Muitos carreteiros do leste europeu trabalham para empresas alemãs com salários mais baixos que os seus colegas alemães. Andrea Kocsis deixa claro que os motoristas são vítimas do sistema. “O problema maior está nas empresas que tiram proveito das diferentes legislações trabalhista e fiscal. As condições de trabalho dos motoristas do Leste Europeu são muito ruins. Seria uma grande ajuda, se as leis da Alemanha pudessem ser aplicadas a esses trabalhadores que exercitam a profissão na Alemanha”, diz.
Com 770.000 motoristas profissionais (550.000 trabalhando em expedições e 220.000 trabalhando diretamente em fábricas) e 80 mil empresas de transportes, os carreteiros da Alemanha têm um salário acordado que varia de € 14,15 e € 9,42 a hora. O rendimento mensal básico fica em torno de € 1800 a € 2.500.
A insegurança também é tema relevante no país, ocasionada, em parte, pela falta de experiência dos novatos que não cumprem as normas de segurança nas rodovias. “Tenho uma carreta muito boa, mas a segurança nas estradas não depende somente de veículos em boas condições, pois ela é ameaçada também por condutores desqualificados” conta o carreteiro Ehard Tepe. Aos 56 anos de idade, e 33 na profissão, ele diz que o valor recebido para as despesas é insuficiente, por isso ele toma o café da manhã no próprio caminhão e apenas janta em algum restaurante de beira de estrada.
Embora o roubo de cargas e de carreta não seja comum nas rodovias alemãs, muitos veículos estão equipados com GPS, para garantir a segurança dos condutores e das mercadorias.
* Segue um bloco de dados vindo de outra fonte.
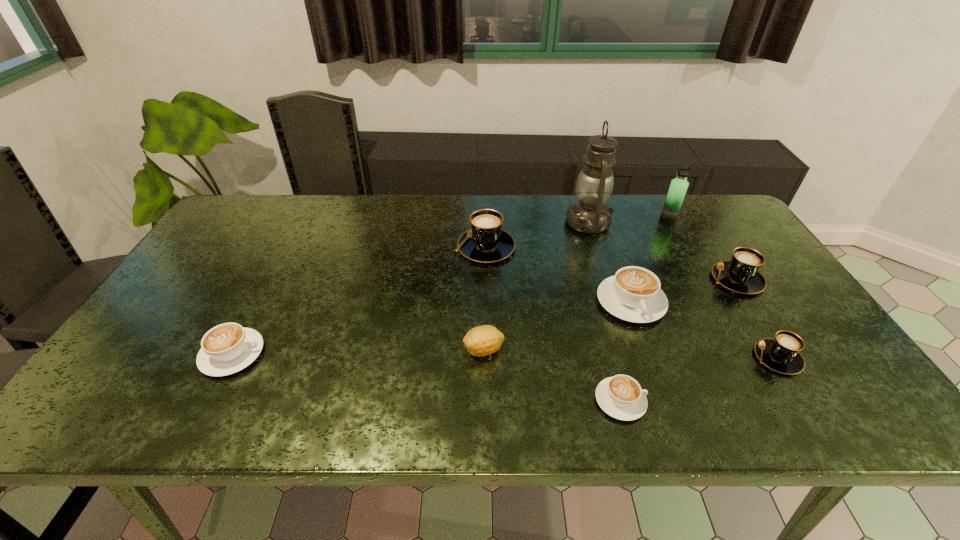
You are a GUI agent. You are given a task and a screenshot of the screen. Output one action in this format:
    pyautogui.click(x=<x>, y=<y>)
    Task: Click on the free spot between the lemon and the oil lamp
    The image size is (960, 540).
    Given the screenshot: What is the action you would take?
    pyautogui.click(x=537, y=286)

The image size is (960, 540). Identify the location of unoccupied area between the second biggest black cappuccino and the nearest black cappuccino. (756, 319).

Locate an element on the screen. free point between the biggest white cappuccino and the second smallest black cappuccino is located at coordinates (684, 291).

Find the location of a particular element. vacant area that lies between the smallest white cappuccino and the nearest black cappuccino is located at coordinates (699, 379).

The width and height of the screenshot is (960, 540). Find the location of `empty location between the leftmost cappuccino and the lemon`. empty location between the leftmost cappuccino and the lemon is located at coordinates (358, 352).

Identify the location of vacant space that is in between the farthest white cappuccino and the biggest black cappuccino. (558, 274).

At what (x,y) coordinates should I click in order to perform the action: click on vacant region between the eighth shortest object and the smallest black cappuccino. Please return your answer as a coordinate pair (x, y). This screenshot has height=540, width=960. Looking at the image, I should click on (723, 288).

This screenshot has width=960, height=540. What are the coordinates of `vacant space that is in between the second tallest object and the tallest object` in the screenshot? It's located at (629, 220).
Beimbrink conta que já houve roubo de carga na empresa que trabalha, “todos os veículos foram equipados com GPS, para evitar futuros contratempos, mas o problema de roubo de combustível é muito comum, no momento”.
A dificuldade para conseguir vagas para descanso é comum em alguns trechos. Embora o Departamento Federal dos Transportes da Alemanha tenha incluído a construção de novas vagas em sua lista de prioridade, o número de estacionamentos ainda não é suficiente para atender toda a demanda. Em algumas rodovias as vagas são exibidas eletronicamente. Kocsis diz que os motoristas não tem tempo para ficar procurando por vagas. Ela acredita que o problema de falta de estacionamento nas estradas possa ser resolvido com um sistema de pré reserva. “Precisamos de um sistema antecipado de reserva”, sugere.
A falta de organização da categoria também é problema, já que muitos motoristas vivem isolados em sua profissão, devido à estrutura operacional das pequenas empresas. Muitas vezes não há um vínculo do empregado com o empregador, o que dificulta o contato. Kocsis explica que o Ver.di tem o intuito de garantir as normas da categoria, como o combate ao emprego ilegal, e os baixos salários. A saúde é um problema muito sério, imprevistos podem acontecer com qualquer um. Para evitar que os condutores arrisquem sua saúde, existe na Alemanha um serviço chamado DocStop, que dá assistência médica aos condutores em viagem.